It is the kind of estate-planning drama that regularly plays out in the office of lawyer Barry Fish: A mother has two grown children. The daughter is her “good child” while the son is insulting, uncaring and estranged.
Despite the son’s black-sheep status, the mother wants to make peace and won’t cut him out of her will. She agonizes, and eventually decides to leave 95 per cent of the estate to her “good” daughter, whom she makes executor, and the remaining 5 per cent to her “bad” son.
“The glitch is that the bad son, once he finds out that he has a piece of the action, drives the good daughter crazy,” says Mr. Fish, who has been practising estate law for 38 years in Thornhill, Ont.. “He demands a full accounting of the whole estate, challenges everything, and creates no end of difficulty for her.”
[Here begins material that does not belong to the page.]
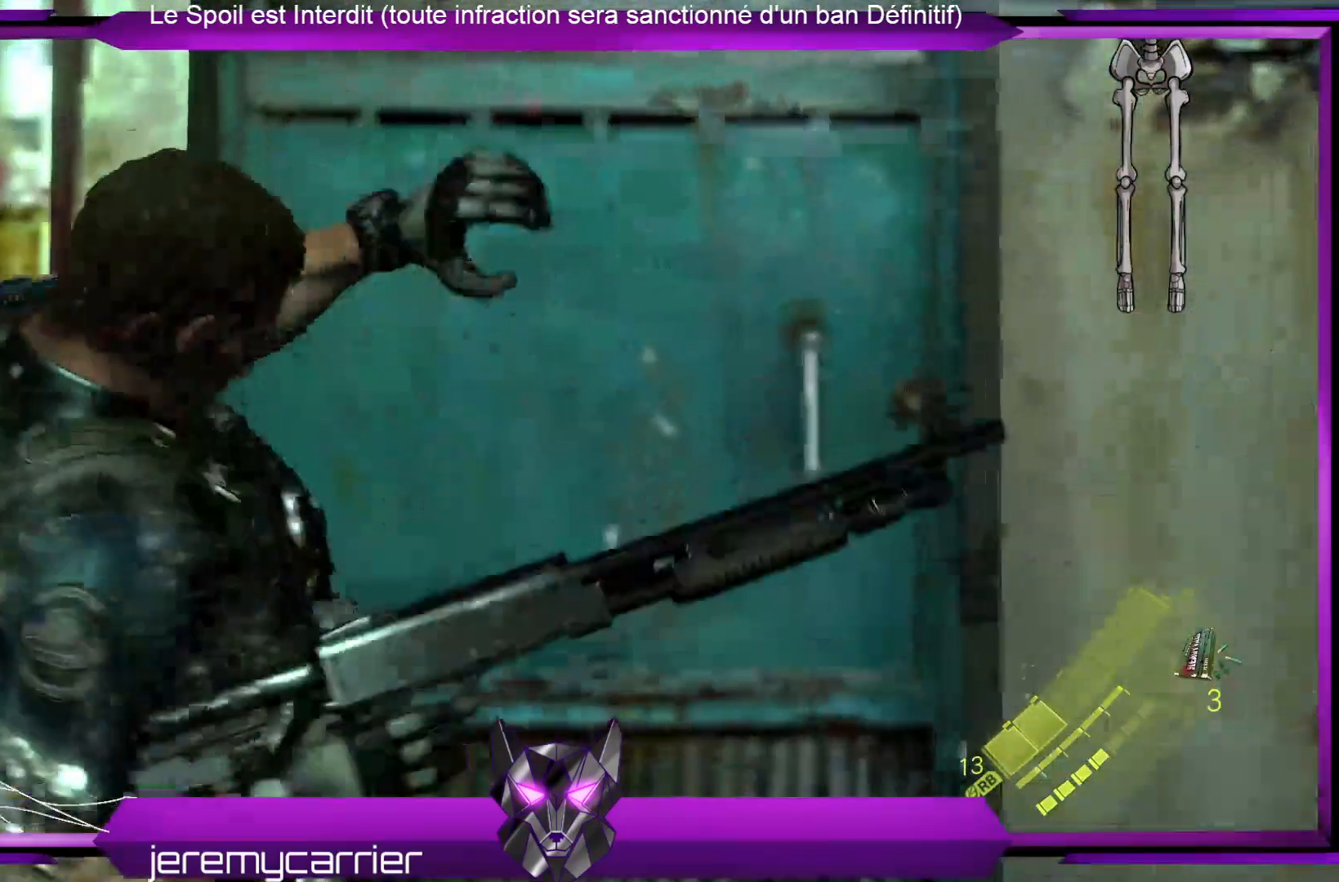
{"buttons": [], "left_stick": "up-right", "right_stick": "center", "events": [[201, "left_stick", "up-right"], [301, "right_stick", "down-left"], [502, "right_stick", "center"]]}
Mr. Fish says the mother would have been better off writing the son a cheque for $10,000 and leaving the estate to her daughter. The son “is not going to get far challenging that in court,” he says.
Estate planning is an emotionally charged process, but having a black sheep in the family makes it vastly more complicated.
With more money at stake, and a growing focus on proper estate planning, what was once only an issue for the well-off has extended to older Canadians of all financial backgrounds. A huge transfer of wealth is soon to occur in Canada, with one estimate projecting that baby boomers will inherit $1-trillion over the next 20 years.
“Think about 10 families you know, and there will most likely be at least one black-sheep child in one of these families,” says Mark Goodfield, a tax partner at Cunningham LLP in Toronto and author of the Blunt Bean Counter blog.
Some fall under the classic definition of black sheep – a son or daughter who has embraced values the parents don’t approve of. But for the purposes of estate planning, Mr. Goodfield says, there are other kinds: the person who is financially irresponsible; the drug or alcohol addict; the person who has a partner the parents strongly dislike.
“A black-sheep child can be one that just spends crazily so parents have to deal with them separately in their will,” he says.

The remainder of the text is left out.